### What to do
1. Reproduce the Naples sightseeing text starting at "The first and" and ending at "legendary Caffe Gambrinus.", switching "porcelain" to "silver".
2. Name every painter that the Naples sightseeing text credits with a work.
3. Carry on the Naples sightseeing text from its final sentence.

Things to Do in Naples - page 2
Often regarded as being one of the most important museums in Italy, the Capodimonte Museum is the leading depository to everything related to Neapolitan paintings and decorative arts. It also hosts several important works from other Italian schools of painting, as well as some important ancient Roman sculptures. Some of the collection’s highlights include the Portrait of Cardinal Alessandro Farnese and the Baronci Altarpiece by Raphael, the Antea by Parmigianino, the Transfiguration by Giovanni Bellini, the Annunciation and the Mary Magdalena by Titian, to name just a few.
The first and second floors are entirely dedicated to the 100+ Neapolitan School paintings (which date back from anywhere between the 13th and the 18th centuries), while the other rooms of the palace are dedicated to antique 18th-century furniture and the porcelain and majolica collections.
This is the square to see and be seen in in Naples. Piazza Trieste e Trento has cocktail-sipping beautiful people and giggling teenagers sipping lemon granitas from the hole-in-the-wall cafe. Don't miss the legendary Caffe Gambrinus.
Across the road is the elegant Piazza Plebiscito. An open, elegant piazza bounded by an elegant sweep of Doric columns, the glorious ex-royal residence Palazzo Reale, now a museum, and the domed church of San Francesco di Paola. Also worth seeing is the Teatro San Carlo, the oldest continuously active opera house in Europe and a UNESCO World Heritage site.

### Data listing
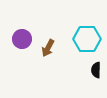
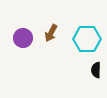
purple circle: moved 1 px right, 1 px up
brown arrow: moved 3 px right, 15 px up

...

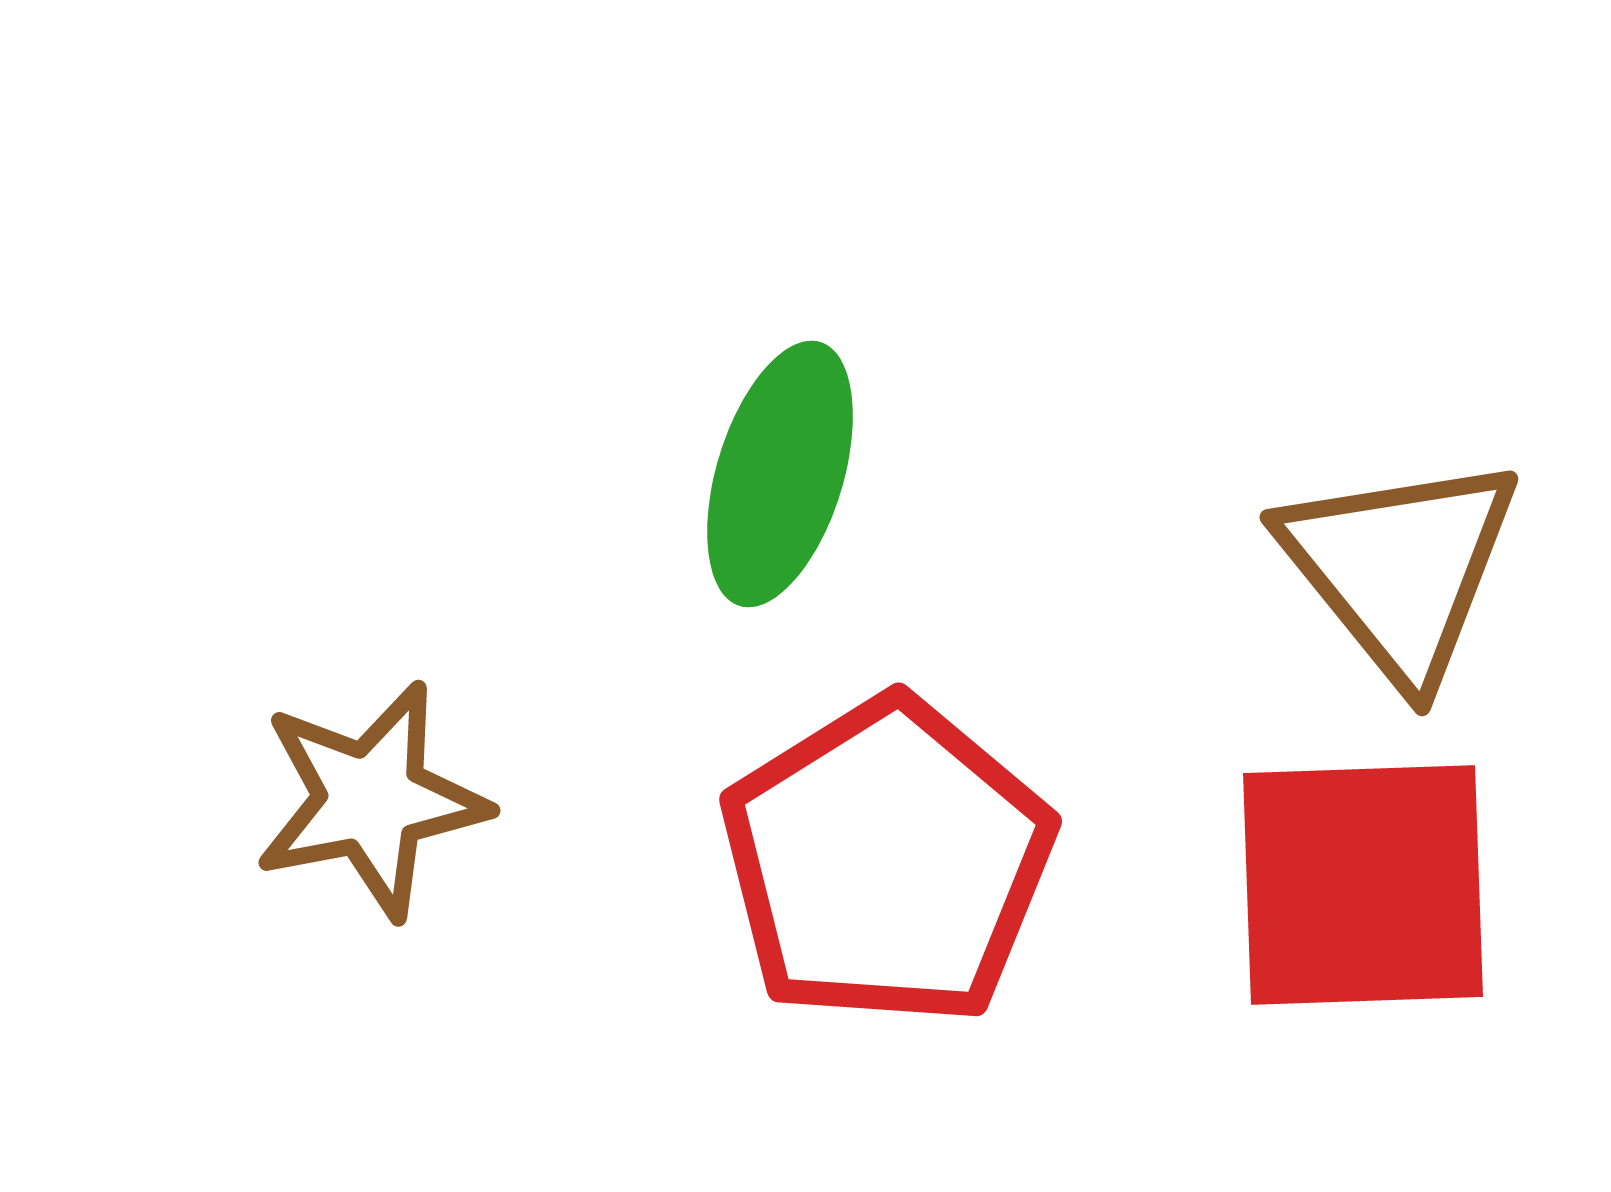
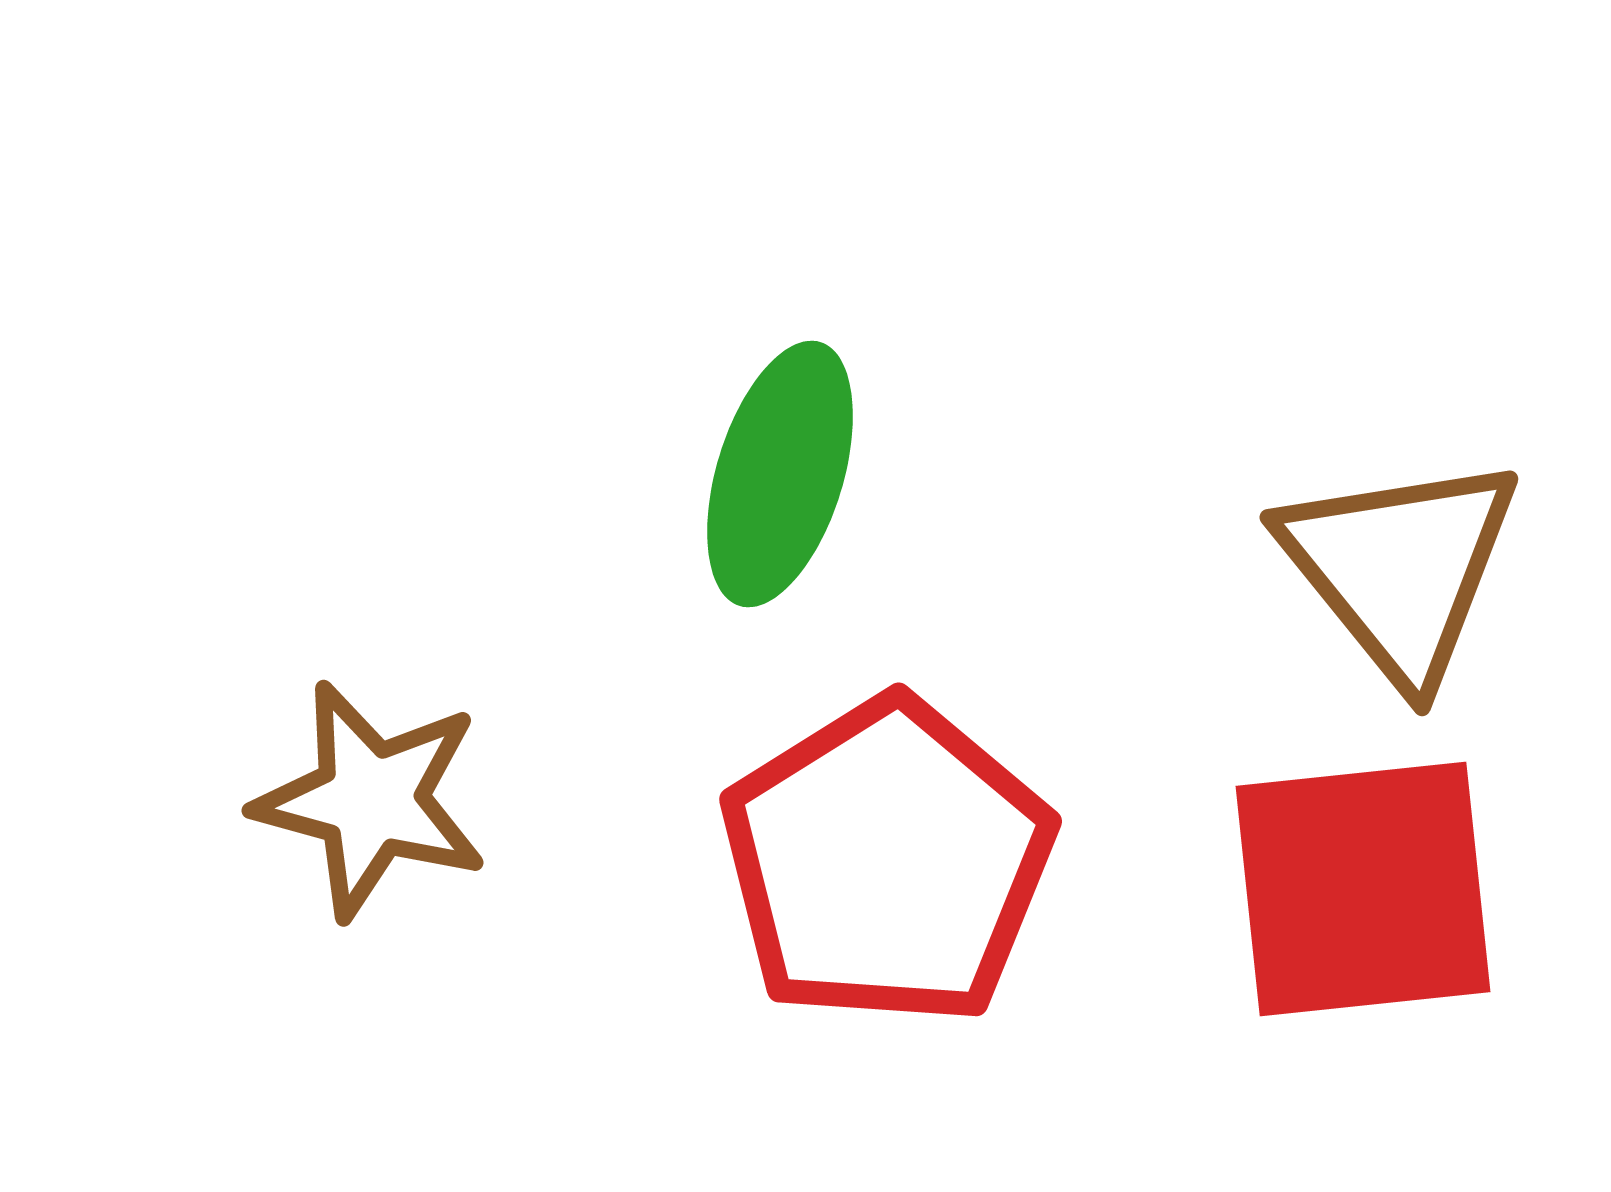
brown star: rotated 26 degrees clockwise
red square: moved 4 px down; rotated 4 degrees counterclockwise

### Answers to the exercises
1.
The first and second floors are entirely dedicated to the 100+ Neapolitan School paintings (which date back from anywhere between the 13th and the 18th centuries), while the other rooms of the palace are dedicated to antique 18th-century furniture and the silver and majolica collections.
This is the square to see and be seen in in Naples. Piazza Trieste e Trento has cocktail-sipping beautiful people and giggling teenagers sipping lemon granitas from the hole-in-the-wall cafe. Don't miss the legendary Caffe Gambrinus.

2. Raphael, Parmigianino, Giovanni Bellini, Titian

3.
There are hundreds of historic churches in Naples, so narrowing down the must see list can be hard. San Lorenzo Maggiore is worth saving time for on your busy itinerary. It’s at San Lorenzo Maggiore where poet Boccaccio is said to have met Fiammetta. During a visit here you’ll see a beautiful church, get a history lesson and an amazing glimpse of underground Naples.
The Monumental Complex of San Lorenzo Maggiore contains the church and a museum that covers its remarkable history. It is constructed atop a Roman marketplace, so when speaking of San Lorenzo, it may refer to the church, the museum or archaeological site beneath. A large portion of the marketplace has been excavated and visitors are allowed to wander around to see the well-preserved remains of ancient shops. On the UNESCO World Heritage list, the marketplace is the only large-scale Greco-Roman site excavated in the downtown area.
The smallest island in the Campanian Archipelago, a trip to Procida can make a big impression.
Compared to its better known island neighbors, a small number of visitors venture to Procida, making it a great destination for travelers who don’t enjoy crowds. While Chiaiolella Beach is the island’s most popular stretch of sand, the beach at Pozzo Vecchio is known for its role in the film Il Postino.
Lined with a pastel rainbow of buildings, just wandering the narrow streets can provide hours of enjoyment. It’s questionable who has the better view, the houses and churches along the coast, or the many boats anchored offshore.
The ancient Roman poet Virgil didn't die in Naples, but the city had stolen his heart and he said he wanted to be buried there. At least that's what the Neapolitans say. On the pretty Posillipo Hill, there are three attractions associated with Virgil – two parks, and his supposed tomb. Both parks have variations on the same name – Parco Virgiliano.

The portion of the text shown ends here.